US Equities Strong

Daily Analysis - 26/12/2017

Putin removes Navalny as contender, Rubble weakens


In the latest putsch, if we still use that word, after all dictators don’t need putsches, Putin critic and contender for the presidency in next year’s election Alexey Navalny is barred from being a candidate. S&P 500 index near record levels. Too early for retail data, but early expectations are very positive. OPEC cuts actually contributing to keeping oil above $58.00 per bbl.


Watch the Rubble today. The Russian Federation continued along its path of dictatorship and central, one-man rule as Czar Vladimir Putin removed a credible and popular candidate, attorney Alexey Navalny from standing in the election of 2018. The hapless citizens of mother Russians hardly have any sort of say in the workings of their “government” that is unless they are in the inner circle of the Kremlin, sort of just like under the Communists. However, now at least the capital markets can voice their votes on the jackbooted Putin regime. The USDRUB rate as of press time was rising, meaning that it was taking more rubles to buy a US dollar, i.e. the Rubble was weakening. As you would think. But remember, everything, including everything is rigged in the Russian Federation. You can be sure that the oligarchs and their minions will be ordered to sell US dollars to keep the Rubble artificially strong. There will be only so much intervention that is ordered to take place before the banks will bend to the will of the global markets and relent, letting the USDRUB rate rise illustrating a perfectly democratic statement about what is happening in Russia today.



Crude price was strong this morning in opening trading remaining above $58 per barrel as traders returned from the Christmas holiday eager to trade oil. And there is a lot to be eager about in the oil patch, particularly if you are bullish. The Rig count in the US, an obsessively watched count of the number of drills (called rigs) added to or subtracted from the total on a weekly basis, did not increase for a second week running. IN other words, no new supply is going to be entering production soon, thereby not putting downward pressure on the price. And speaking of keeping upward pressure on price, our friends at OPEC the worldwide cartel of oil producers, and their non-OPEC supporters who follow their lead, are holding to and indeed extended their production quotas through the end of 2018 just last week. The geopolitics of this affair are fascinating, however, suffice to say that this arrangement is likely to start cracking and falling apart soon. Cartels are notoriously difficult to manage because of the huge temptation to cheat against your partners/co-conspirators. Particularly as price is high, the desire to over pump, violating the quotas, grows. Think of the famous game the prisoners’ dilemma. It is precisely the same scenario. Prices are likely to start falling soon. But for now they are rising.


S&P 500

Will you have a look at the S&P 500? Talk about the proverbial runaway freight train. When will it end? Each day or three, brings news of the index of the 500 largest capitalized US corporations reaching a new all-time high. Not to put the kibosh on this party but we need to be steely eyed with all aspects of capital market undertakings: These new records are not redolent with robust and vigorous surges. On the contrary, each new record, while indeed higher than the previous high, is not so by very much at all. The market is drifting to these new records. It is not surging to them.  Keep in mind too that with virtually no alternative to park your investment funds (are you really going to put your fun money to speculate with into bonds or bank accounts that pay bubkiss?), most investors place their capital in the stock or stock market derivative markets. With record profits reported by corporations in the last quarter, since they are not plowing profits into investments for the future, but instead buying their own shares back and increasing dividend payments, the stock value are indeed rising. Once interest rates start to approach their long term average of around 5.25% we will see a balancing between long term debt investment and equity speculation. But that is not here yet. Current interest rates in the US are 1.25%. No one is running to capture those fantastic returns. The stock markets of America will continue to rise for the foreseeable future.

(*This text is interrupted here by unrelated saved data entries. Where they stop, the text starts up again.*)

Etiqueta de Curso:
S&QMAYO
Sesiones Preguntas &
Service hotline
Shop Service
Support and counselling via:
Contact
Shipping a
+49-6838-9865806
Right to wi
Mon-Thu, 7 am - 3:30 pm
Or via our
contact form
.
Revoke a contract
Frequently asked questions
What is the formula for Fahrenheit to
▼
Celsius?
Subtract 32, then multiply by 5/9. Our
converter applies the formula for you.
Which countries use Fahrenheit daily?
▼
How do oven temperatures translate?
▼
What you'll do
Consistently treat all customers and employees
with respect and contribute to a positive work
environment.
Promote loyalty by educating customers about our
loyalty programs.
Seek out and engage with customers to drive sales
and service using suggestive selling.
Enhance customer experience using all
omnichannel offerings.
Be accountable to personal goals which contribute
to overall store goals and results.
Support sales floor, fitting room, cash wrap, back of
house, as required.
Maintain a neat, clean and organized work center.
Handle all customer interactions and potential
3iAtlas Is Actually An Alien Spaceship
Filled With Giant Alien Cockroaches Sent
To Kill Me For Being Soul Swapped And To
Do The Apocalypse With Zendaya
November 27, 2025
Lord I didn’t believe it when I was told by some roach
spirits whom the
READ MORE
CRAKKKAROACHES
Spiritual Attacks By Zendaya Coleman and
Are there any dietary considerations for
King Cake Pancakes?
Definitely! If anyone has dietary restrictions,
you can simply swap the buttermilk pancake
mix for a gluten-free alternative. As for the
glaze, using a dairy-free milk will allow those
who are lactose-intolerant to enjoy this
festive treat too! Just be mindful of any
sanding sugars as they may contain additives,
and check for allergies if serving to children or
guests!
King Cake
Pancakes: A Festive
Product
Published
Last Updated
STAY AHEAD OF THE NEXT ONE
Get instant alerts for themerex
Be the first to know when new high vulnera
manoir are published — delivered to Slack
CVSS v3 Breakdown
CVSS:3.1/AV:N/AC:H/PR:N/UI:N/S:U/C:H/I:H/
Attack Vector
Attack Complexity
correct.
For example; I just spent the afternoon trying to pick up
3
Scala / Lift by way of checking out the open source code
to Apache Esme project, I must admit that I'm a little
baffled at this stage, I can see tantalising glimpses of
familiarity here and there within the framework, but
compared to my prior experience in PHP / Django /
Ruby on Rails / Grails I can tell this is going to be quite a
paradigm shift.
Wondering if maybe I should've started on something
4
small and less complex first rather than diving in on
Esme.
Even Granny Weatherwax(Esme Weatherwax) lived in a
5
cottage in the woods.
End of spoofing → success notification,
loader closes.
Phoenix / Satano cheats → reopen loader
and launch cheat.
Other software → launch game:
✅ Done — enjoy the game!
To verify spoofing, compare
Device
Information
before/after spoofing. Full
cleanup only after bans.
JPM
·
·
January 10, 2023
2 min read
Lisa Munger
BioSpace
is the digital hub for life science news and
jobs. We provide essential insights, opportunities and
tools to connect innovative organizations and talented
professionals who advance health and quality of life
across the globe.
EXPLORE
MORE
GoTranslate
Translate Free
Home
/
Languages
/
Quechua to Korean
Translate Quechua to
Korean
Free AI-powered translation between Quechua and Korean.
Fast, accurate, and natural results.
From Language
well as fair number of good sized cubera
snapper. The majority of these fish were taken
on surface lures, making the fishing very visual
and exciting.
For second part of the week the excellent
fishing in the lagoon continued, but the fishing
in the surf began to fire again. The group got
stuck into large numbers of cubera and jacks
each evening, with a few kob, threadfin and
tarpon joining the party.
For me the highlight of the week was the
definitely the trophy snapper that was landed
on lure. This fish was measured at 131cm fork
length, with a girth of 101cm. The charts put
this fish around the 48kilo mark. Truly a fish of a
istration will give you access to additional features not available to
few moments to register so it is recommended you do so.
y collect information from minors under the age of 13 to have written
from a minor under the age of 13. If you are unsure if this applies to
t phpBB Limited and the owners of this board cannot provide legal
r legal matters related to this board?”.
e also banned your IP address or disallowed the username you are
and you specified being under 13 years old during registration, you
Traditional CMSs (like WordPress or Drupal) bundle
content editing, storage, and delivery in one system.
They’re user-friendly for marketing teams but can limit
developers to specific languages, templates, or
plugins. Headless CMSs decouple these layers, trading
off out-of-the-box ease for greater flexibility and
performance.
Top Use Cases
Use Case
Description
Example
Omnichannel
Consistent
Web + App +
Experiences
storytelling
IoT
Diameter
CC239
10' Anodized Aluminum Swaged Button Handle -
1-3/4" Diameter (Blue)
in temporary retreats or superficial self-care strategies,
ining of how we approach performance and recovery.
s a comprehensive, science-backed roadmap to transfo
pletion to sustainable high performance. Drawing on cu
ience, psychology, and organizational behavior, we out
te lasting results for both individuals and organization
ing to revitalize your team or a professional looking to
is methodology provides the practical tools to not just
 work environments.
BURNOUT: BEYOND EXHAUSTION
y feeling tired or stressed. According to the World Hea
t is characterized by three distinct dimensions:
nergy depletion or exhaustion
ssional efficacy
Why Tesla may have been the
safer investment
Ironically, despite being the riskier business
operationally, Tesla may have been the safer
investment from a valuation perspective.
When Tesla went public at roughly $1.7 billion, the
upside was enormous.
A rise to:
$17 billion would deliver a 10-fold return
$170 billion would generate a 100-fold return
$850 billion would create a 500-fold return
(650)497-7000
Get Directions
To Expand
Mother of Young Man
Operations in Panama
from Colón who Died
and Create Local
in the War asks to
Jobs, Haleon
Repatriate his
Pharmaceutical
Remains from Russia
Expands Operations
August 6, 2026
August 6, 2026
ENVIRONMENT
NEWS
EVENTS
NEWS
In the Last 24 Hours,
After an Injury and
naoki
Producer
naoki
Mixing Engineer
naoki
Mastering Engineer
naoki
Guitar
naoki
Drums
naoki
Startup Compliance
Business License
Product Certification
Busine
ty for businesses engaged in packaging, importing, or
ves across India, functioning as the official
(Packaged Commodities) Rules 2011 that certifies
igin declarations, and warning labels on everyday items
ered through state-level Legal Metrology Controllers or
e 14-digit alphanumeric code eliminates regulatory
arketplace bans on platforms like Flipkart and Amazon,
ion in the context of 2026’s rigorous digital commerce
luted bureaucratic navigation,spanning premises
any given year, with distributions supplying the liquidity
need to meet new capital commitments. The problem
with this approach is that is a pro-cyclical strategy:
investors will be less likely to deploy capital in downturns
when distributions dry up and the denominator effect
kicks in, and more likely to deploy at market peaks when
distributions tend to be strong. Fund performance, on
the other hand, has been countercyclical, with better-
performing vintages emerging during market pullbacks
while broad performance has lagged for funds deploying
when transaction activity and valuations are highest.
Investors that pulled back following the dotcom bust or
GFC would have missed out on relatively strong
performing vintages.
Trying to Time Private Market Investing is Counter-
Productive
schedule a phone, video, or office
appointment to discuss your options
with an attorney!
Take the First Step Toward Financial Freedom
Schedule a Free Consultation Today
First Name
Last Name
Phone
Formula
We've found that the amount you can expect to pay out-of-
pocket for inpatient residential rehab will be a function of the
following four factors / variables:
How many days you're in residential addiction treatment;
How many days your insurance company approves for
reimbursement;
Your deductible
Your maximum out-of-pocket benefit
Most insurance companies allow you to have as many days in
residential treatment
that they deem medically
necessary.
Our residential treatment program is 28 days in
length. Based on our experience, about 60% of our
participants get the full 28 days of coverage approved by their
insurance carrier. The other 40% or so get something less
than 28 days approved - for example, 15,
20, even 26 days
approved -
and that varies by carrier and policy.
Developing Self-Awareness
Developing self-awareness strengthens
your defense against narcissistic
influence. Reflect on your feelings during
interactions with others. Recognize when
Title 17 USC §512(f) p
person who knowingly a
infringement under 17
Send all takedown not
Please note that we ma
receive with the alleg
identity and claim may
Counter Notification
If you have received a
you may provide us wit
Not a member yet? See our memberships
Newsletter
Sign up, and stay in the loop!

US indicators of economic health and wellbeing have been pretty vigorous recently. Unexpectedly strong housing sales, from building permits to new home sales and existing home sales as well as pending sales all shot up well above their expected targets last week. Too, the Philadelphia Federal Reserve bank (there are 12 banks across the US keeping tabs on their respective regions) produces a report on manufacturing activity in its region that was very positive. More positive than expected. And finally the sentiment of US consumers was very high in recent surveys of this important series of indicators. A look at the EURUSD chart shows steadily, though measured, strengthening of the US currency against its second place trading bloc, the EU. Look for this trend to continue as us interest rates climb as they are surely likely to do.